▶ What is required: The job is to find each line in the entries holding the string "when" and copy that line.

▶ Extracted data:
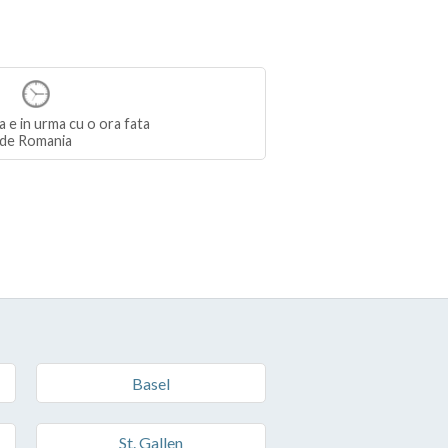
a e in urma cu o ora fata
de Romania
Basel
St. Gallen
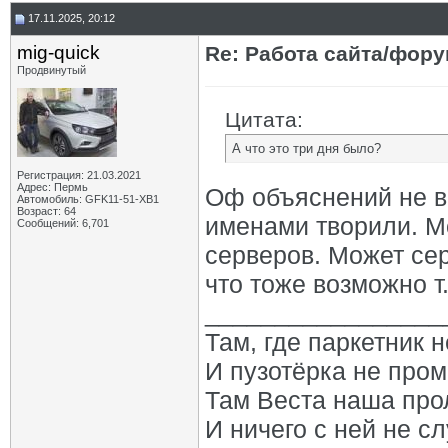
17.11.2025, 20:12
mig-quick
Re: Работа сайта/фор
Продвинутый
Цитата:
А что это три дня было?
Регистрация: 21.03.2021
Адрес: Пермь
Оф объяснений не в
Автомобиль: GFK11-51-ХВ1
Возраст: 64
именами творили. М
Сообщений: 6,701
серверов. Может се
что тоже возможно т
_________________
Там, где паркетник 
И пузотёрка не пром
Там Веста наша про
И ничего с ней не сл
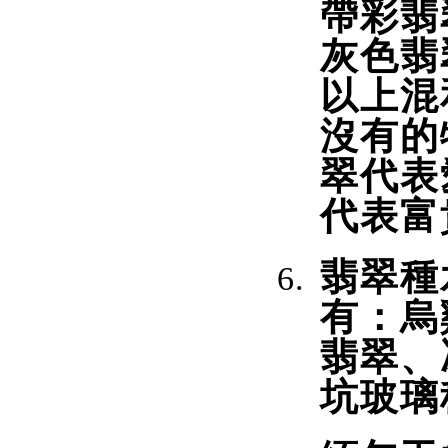
帶彩翡
灰色翡
以上混
沒有的
翠代表
代表富
翡翠種
有：烏
翡翠、
坑玻璃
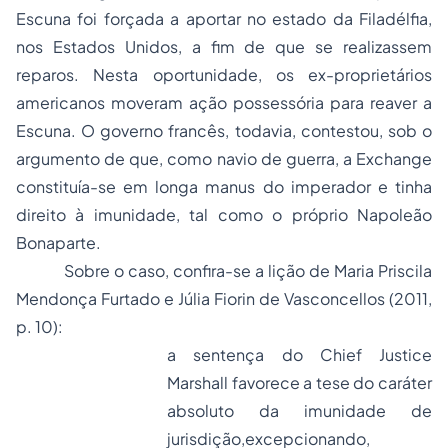
Escuna
foi forçada a aportar no estado da Filadélfia,
nos Estados Unidos, a fim de que se realizassem
reparos. Nesta oportunidade, os ex-proprietários
americanos moveram ação possessória para reaver a
Escuna
. O governo francês, todavia, contestou, sob o
argumento de que, como navio de guerra, a
Exchange
constituía-se em
longa manus
do imperador e tinha
direito à imunidade, tal como o próprio Napoleão
Bonaparte.
Sobre o caso, confira-se a lição de Maria Priscila
Mendonça Furtado e Júlia Fiorin de Vasconcellos (2011,
p. 10):
a sentença do Chief Justice
Marshall favorece a tese do caráter
absoluto da imunidade de
jurisdição,excepcionando,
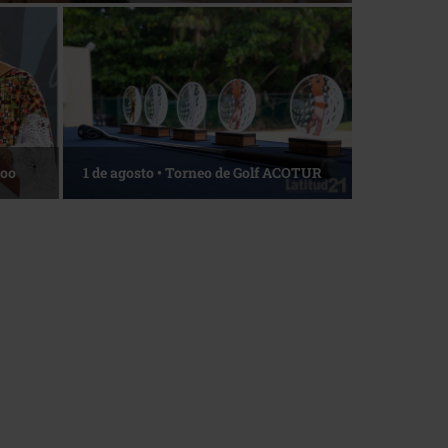
Roo
1 de agosto • Torneo de Golf ACOTUR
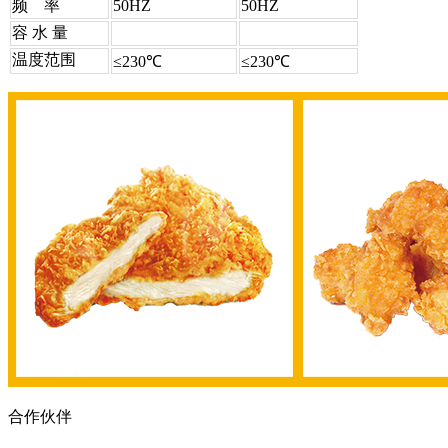
频 率
50HZ
50HZ
容 水 量
温度范围
≤230℃
≤230℃
合作伙伴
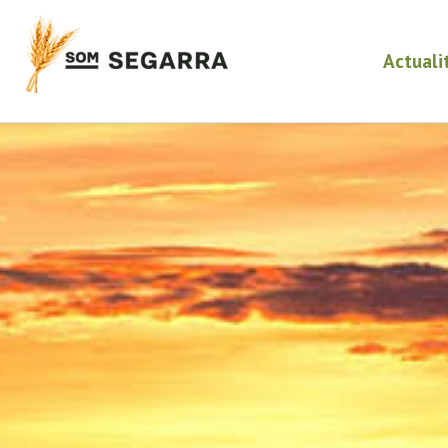
Actuali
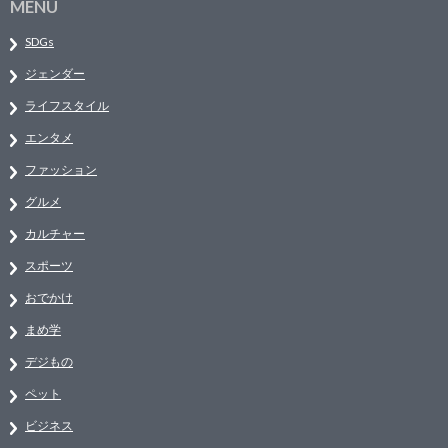
MENU
SDGs
ジェンダー
ライフスタイル
エンタメ
ファッション
グルメ
カルチャー
スポーツ
おでかけ
まめ学
デジもの
ペット
ビジネス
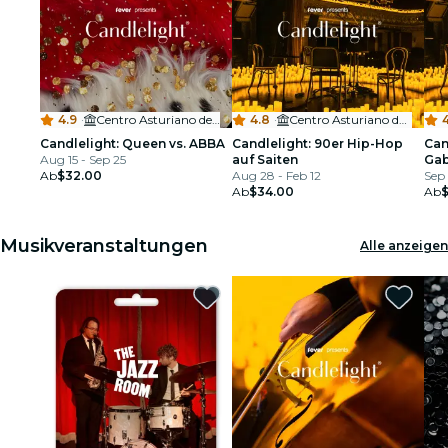
4.9
·
Centro Asturiano de Tampa
4.8
·
Centro Asturiano de Tampa
4
Candlelight: Queen vs. ABBA
Candlelight: 90er Hip-Hop
Can
Aug 15 - Sep 25
auf Saiten
Gab
Ab
$32.00
Aug 28 - Feb 12
Sep 
Ab
$34.00
Ab
Musikveranstaltungen
Alle anzeigen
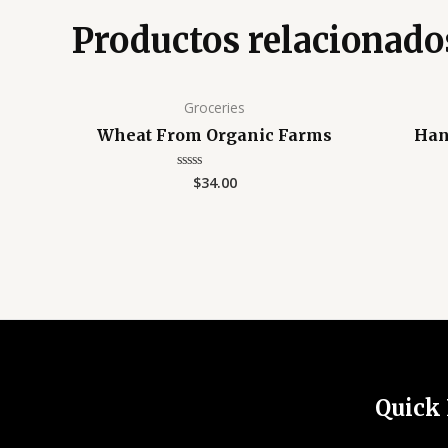
Productos relacionado
Groceries
Wheat From Organic Farms
Han
$
34.00
Valorado
con
0
de
5
Quick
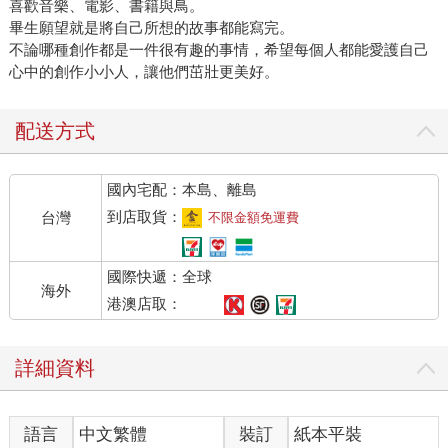
喜歡音樂、電影、書籍與鳥。
畢生願望就是將自己所想的故事都能寫完。
不論哪種創作都是一件很有趣的事情，希望每個人都能愛護自己
心中的創作小小人，讓他們茁壯更美好。
配送方式
國內宅配：本島、離島
到店取貨：
台灣
不限金額免運費
國際快遞：全球
海外
港澳店取：
詳細資料
語言
中文繁體
裝訂
紙本平裝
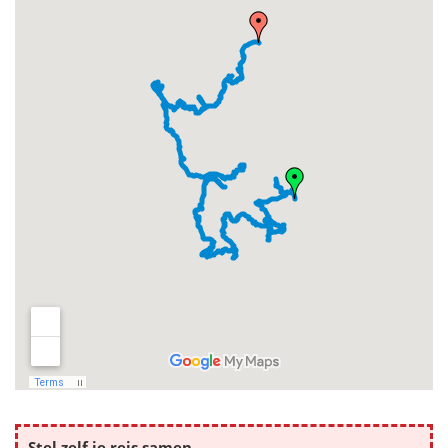
Stel zelf je reis samen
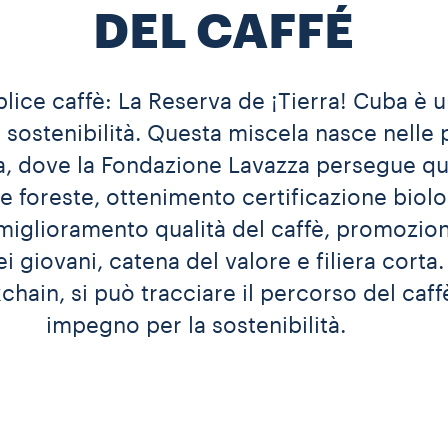
DEL CAFFÉ
lice caffè: La Reserva de ¡Tierra! Cuba è u
ostenibilità. Questa miscela nasce nelle p
, dove la Fondazione Lavazza persegue ques
e foreste, ottenimento certificazione biolo
miglioramento qualità del caffè, promozion
i giovani, catena del valore e filiera corta.
hain, si può tracciare il percorso del caffè
impegno per la sostenibilità.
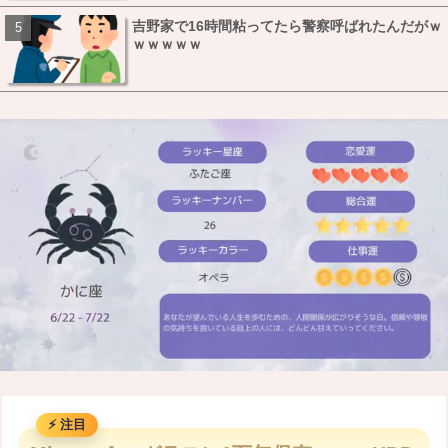
吉野家で16時間粘ってたら警察呼ばれたんだがｗ
ｗｗｗｗｗ
M
u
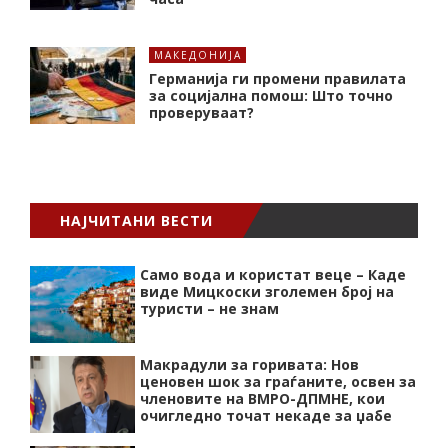
МАКЕДОНИЈА
Германија ги промени правилата
за социјална помош: Што точно
проверуваат?
НАЈЧИТАНИ ВЕСТИ
Само вода и користат веце – Каде
виде Мицкоски зголемен број на
туристи – не знам
Макрадули за горивата: Нов
ценовен шок за граѓаните, освен за
членовите на ВМРО-ДПМНЕ, кои
очигледно точат некаде за џабе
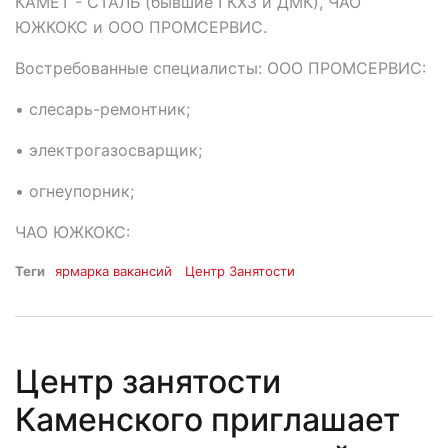
КАМЕТ - СТАЛЬ (бывшие ГКХЗ и ДМК), ЧАО
ЮЖКОКС и ООО ПРОМСЕРВИС.
Востребованные специалисты: ООО ПРОМСЕРВИС:
• слесарь-ремонтник;
• электрогазосварщик;
• огнеупорник;
ЧАО ЮЖКОКС:
Теги
ярмарка вакансий
Центр Занятости
Центр занятости
Каменского приглашает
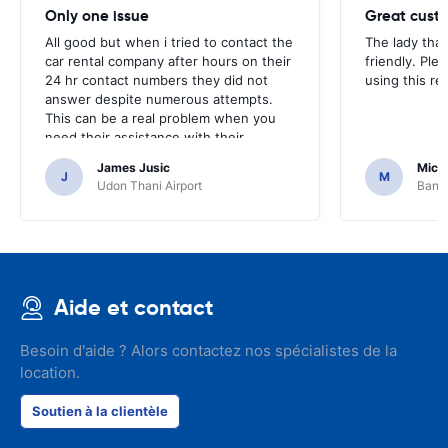
Only one issue
Great custo
All good but when i tried to contact the
The lady tha
car rental company after hours on their
friendly. Plea
24 hr contact numbers they did not
using this r
answer despite numerous attempts.
This can be a real problem when you
need their assistance with their
services or car.
James Jusic
Mich
J
M
Udon Thani Airport
Bangk
Aide et contact
Besoin d'aide ? Alors contactez nos spécialistes de la
location.
Soutien à la clientèle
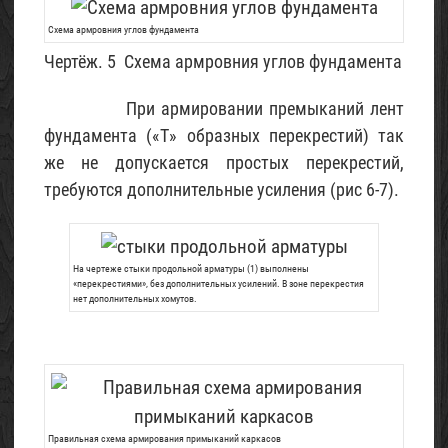
Схема армровния углов фундамента
Чертёж. 5 Схема армровния углов фундамента
При армировании премыканий лент
фундамента («Т» образных перекрестий) так
же не допускается простых перекрестий,
требуются дополнительные усиления (рис 6-7).
На чертеже стыки продольной арматуры (1) выполнены
«перекрестиями», без дополнительных усилений. В зоне перекрестия
нет дополнительных хомутов.
Правильная схема армирования примыканий каркасов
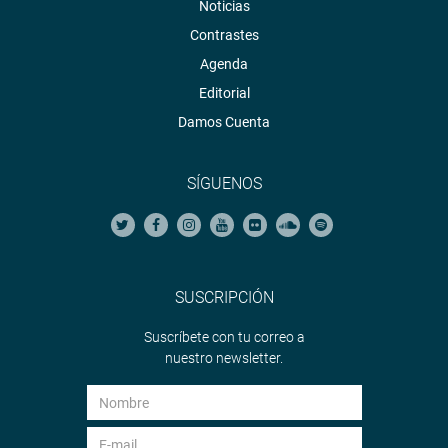
Noticias
Contrastes
Agenda
Editorial
Damos Cuenta
SÍGUENOS
SUSCRIPCIÓN
Suscríbete con tu correo a
nuestro newsletter.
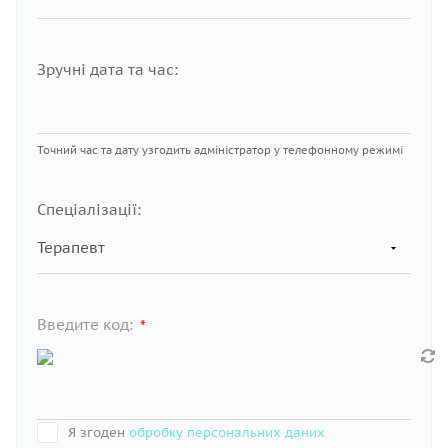
Зручні дата та час:
Точний час та дату узгодить адміністратор у телефонному режимі
Спеціалізації:
Введите код:
*
Я згоден
обробку персональних даних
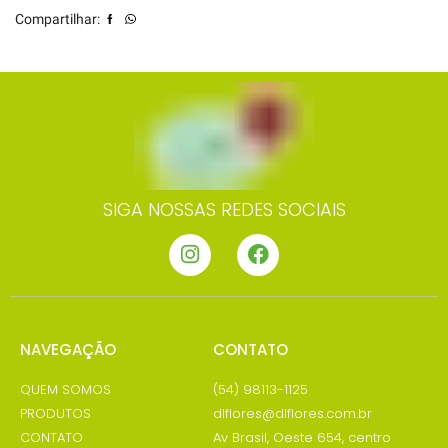
Compartilhar:
SIGA NOSSAS REDES SOCIAIS
NAVEGAÇÃO
CONTATO
QUEM SOMOS
(54) 98113-1125
PRODUTOS
dlflores@dlflores.com.br
CONTATO
Av Brasil, Oeste 654, centro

▶ Response to this exercise:
All good but when i tried to contact the
This can be a real problem when you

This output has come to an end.